Friday, May 30, 2014

Last Day of School (with kids)

It is here.  Delayed  a week by Snowpocalypse, the last day of school with students is here.
Not to be confused with the last day of the school year, which is on Monday, the last day of school with students is the sad one.

Every year, no matter what day it falls on, after the day, I feel a wide space open up.
I think this is typically called free time, but it is more than that.  Because I am in a helping profession, it is not just freedom from busyness, but is also a freeing of emotions.
And that can feel sad.

So I wrote a list.
I brainstormed things I am looking forward to doing after today.





I hung it in the living room so when I wander there aimlessly (this happens when acclimating to summer break) I see exactly what I am anticipating doing. 




This is my incomplete list for June, July and 12 days of August.
What are you looking forward to?


Sunday, May 18, 2014

Adding Beauty

I woke up feeling brittle today.
Sad is a better easily defined feeling word, but brittle, able to break easily says it better.

I wandered around my apartment, read, moved one strange thing: a single bead, a paperclip, a glove, a power drill, from one unlikely spot to another.

And then I heard my good friend's voice in my head.  It's what she says to me after I've been dumped.  Yes, she's developed a line for that.

How will you put beauty into the world today?

Indeed.  How?
I wandered around more and out onto my back porch and spied my wall.
It's been heavily pooped on lately, because some black birds have nested and are in a family way there.


Sadness.
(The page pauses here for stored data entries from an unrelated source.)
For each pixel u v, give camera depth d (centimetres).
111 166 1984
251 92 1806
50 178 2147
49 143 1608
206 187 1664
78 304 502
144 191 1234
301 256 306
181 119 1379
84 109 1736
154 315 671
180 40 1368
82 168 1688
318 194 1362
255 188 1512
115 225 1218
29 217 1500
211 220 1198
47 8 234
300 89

Determining to end, halt, delete, or bypass it typically doesn't work.  It leaves a void.  And sadness is a kind of void, so the antidote isn't in cessation.
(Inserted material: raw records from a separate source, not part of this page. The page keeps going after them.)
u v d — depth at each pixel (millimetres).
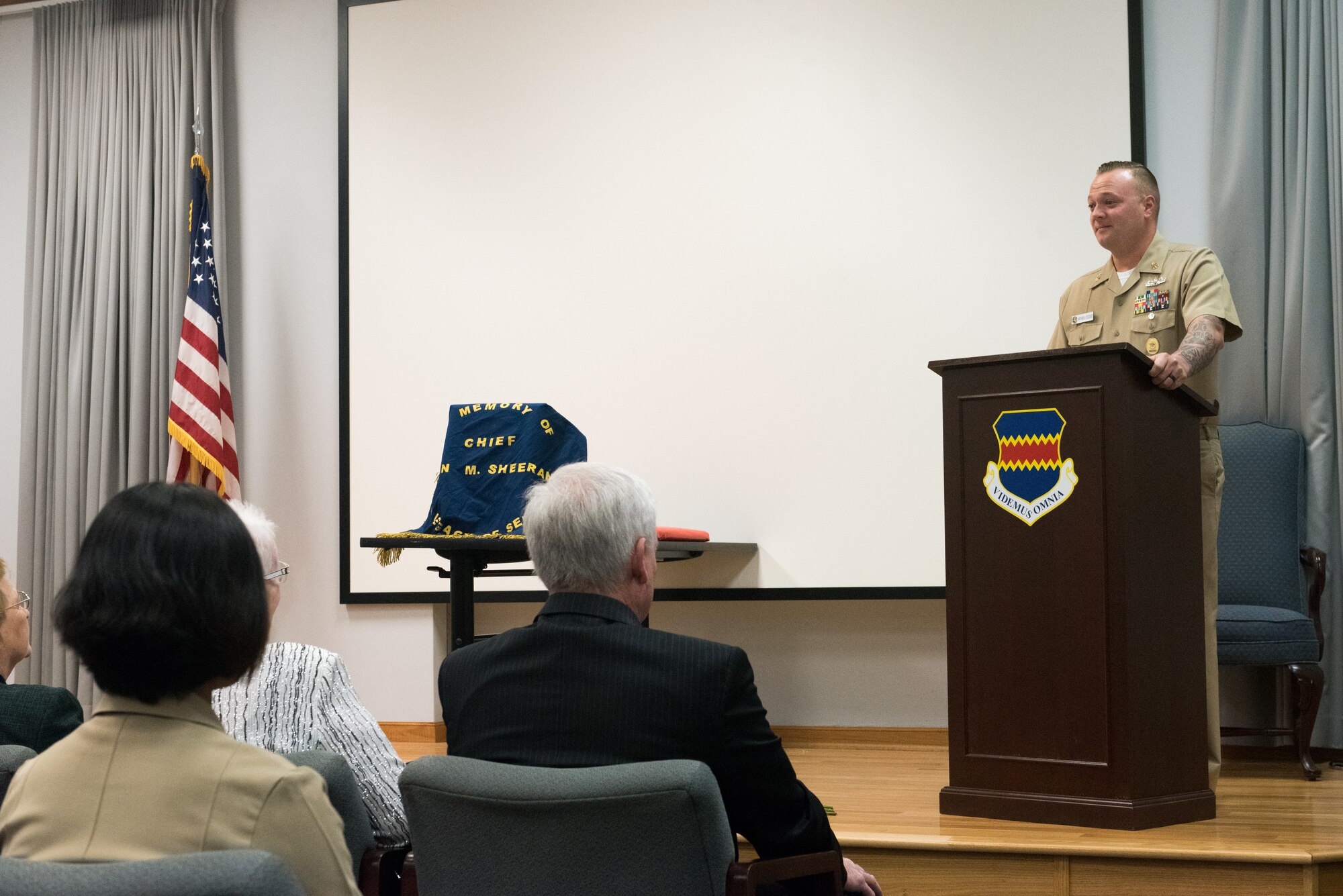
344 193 5168
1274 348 4121
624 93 4859
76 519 5355
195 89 5406
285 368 5281
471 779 1500
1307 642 3574
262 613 1130
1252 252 4164
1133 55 4293
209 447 4953
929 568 4402
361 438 5074
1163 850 2512
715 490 4641
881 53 4559
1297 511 3928
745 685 1656
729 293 4680
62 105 5602
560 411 4844
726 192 4711
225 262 5328
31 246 5590
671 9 4820
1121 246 3330
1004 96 4414
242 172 5414
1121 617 2697
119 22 5543
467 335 4984
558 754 1611
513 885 1503
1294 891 2469
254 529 2059
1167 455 2873
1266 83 4234
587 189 4879
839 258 4562
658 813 1445
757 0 4715
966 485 2920
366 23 5191
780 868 1632
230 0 5504
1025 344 4348
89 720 1101
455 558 3258
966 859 2643
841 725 4555
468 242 5008
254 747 1094
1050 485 2797
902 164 4512
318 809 1068
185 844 1019
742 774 1643
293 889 918
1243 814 2900
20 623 2225
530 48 4992
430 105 5098
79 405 5410
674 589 4637
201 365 5004
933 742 4434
What seems to have a lasting impact is the manner I address sadness.
Shifting my thoughts toward beauty means then that I can add and contribute.
It assumes I am worthy and capable.
It says, you can do this.

But how?
The poop gave me an idea of what to do.


It also reminded me Madeline L'Engle's book A Two Part Invention.  In it she writes:

I come across four lines of Yeats and copy them down:
But love has pitched her mansion in 
The place of excrement;
For nothing can be sole or whole
That has not be rent.

The place of excrement...How do we walk through excrement and keep clean in the heart?  How do we become whole by being rent?

I had a thought on how, found my flower pot sidewalk chalk, and set to work.

A flower pot of sidewalk chalk?  Yes.
Again, I have unlikely things in unlikely spots all over my apartment.


I set to work and clearly I am not able to do Mary Poppin's worthy sidewalk art, but the exercise broke into some of my thoughts, which was the point.


Here is my wall of doodles.  My chalk is at the ready and is now stationed outside for the next time.


Now, dear readers,
How will you put beauty into the world today?"

How do you "keep clean in the heart?"